As a child I was fascinated and somewhat obsessed with Lewis Carroll—reading everything of and about him I could get my hands on, including of course, his famous Alice books. It was at this time I began to write quite a lot; the following piece was inspired by one of his most famous poems, “Jabberwocky.” I was probably about 12 or 13 when I wrote it.
Given I have been perusing of late lots of my childhood, teenage and university writings, I’ve decided to share on some Fridays with a bit of flashback each time. Especially as a pre-teen my interests led me to some unusual (for me) creative outlets, so it will be curious, as Alice might say, to see where, if anyplace those long-ago pre-occupations might take me now.

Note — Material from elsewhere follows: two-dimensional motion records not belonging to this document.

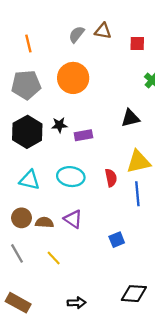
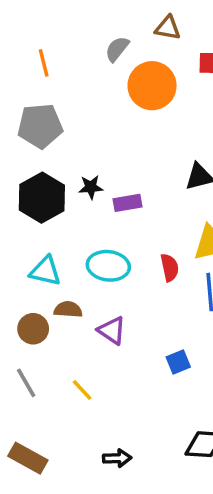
brown triangle: (103, 31) -> (168, 28), moved
orange circle: (73, 78) -> (152, 86), moved
brown semicircle: (44, 222) -> (68, 310), moved

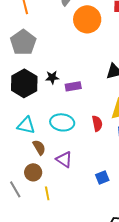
gray pentagon: (40, 126) -> (23, 42), turned -30
brown semicircle: (68, 310) -> (39, 147), turned 56
brown circle: (33, 329) -> (33, 172), moved
yellow line: (82, 390) -> (47, 193), turned 32

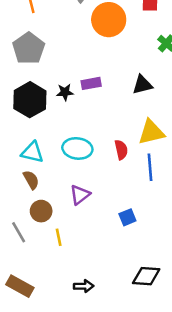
purple rectangle: (73, 86) -> (91, 83), moved
brown semicircle: (39, 147) -> (31, 180), moved
purple triangle: (64, 159) -> (80, 195), turned 48

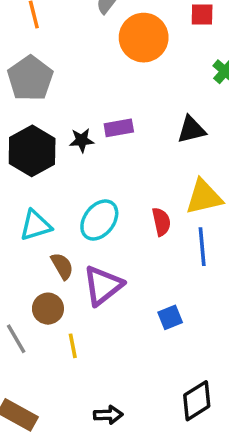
cyan ellipse: (77, 148) -> (99, 220), turned -60
cyan triangle: (32, 152) -> (36, 225), turned -30
brown semicircle: (31, 180) -> (62, 266), moved
purple triangle: (80, 195) -> (103, 286), size x1.4
black diamond: (146, 276) -> (197, 401), turned -36

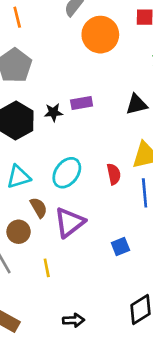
brown circle: (48, 309) -> (19, 232), moved

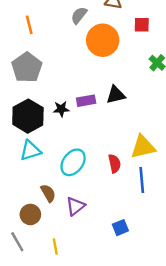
black triangle: (137, 104) -> (116, 95), moved
cyan triangle: (19, 177) -> (30, 150), moved
purple triangle: (69, 222) -> (75, 206), size x0.7

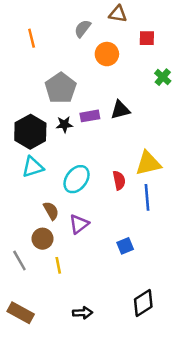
orange circle: (103, 40) -> (107, 54), size x0.7
gray pentagon: (27, 67) -> (61, 88), moved
brown circle: (30, 214) -> (43, 239), moved

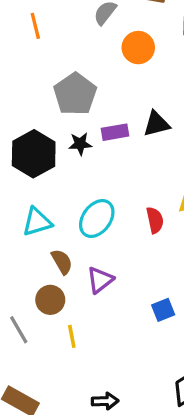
cyan triangle: (33, 167) -> (37, 222), moved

Both images below are Sir John Tenniel’s illustrations from Through the Looking Glass and What Alice Found There; further information on the artist as well as the complete original poem can be found by clicking on the pictures.
Jot down, my friend, if you will
A poem once told, yet better still
Beware, interpretations volatile. . .
But listen carefully! I hear a sound
Echoes of footsteps on the ground
Rumbling faintly ‘round and ‘round.
Was that the Jabberwock I heard,
O’erpassing a mocking bird,
Chatting and burbling so absurd??
. . .Keep in mind, ‘tis more than silly talk
You’ll see at the whiffle of the Jabberwock.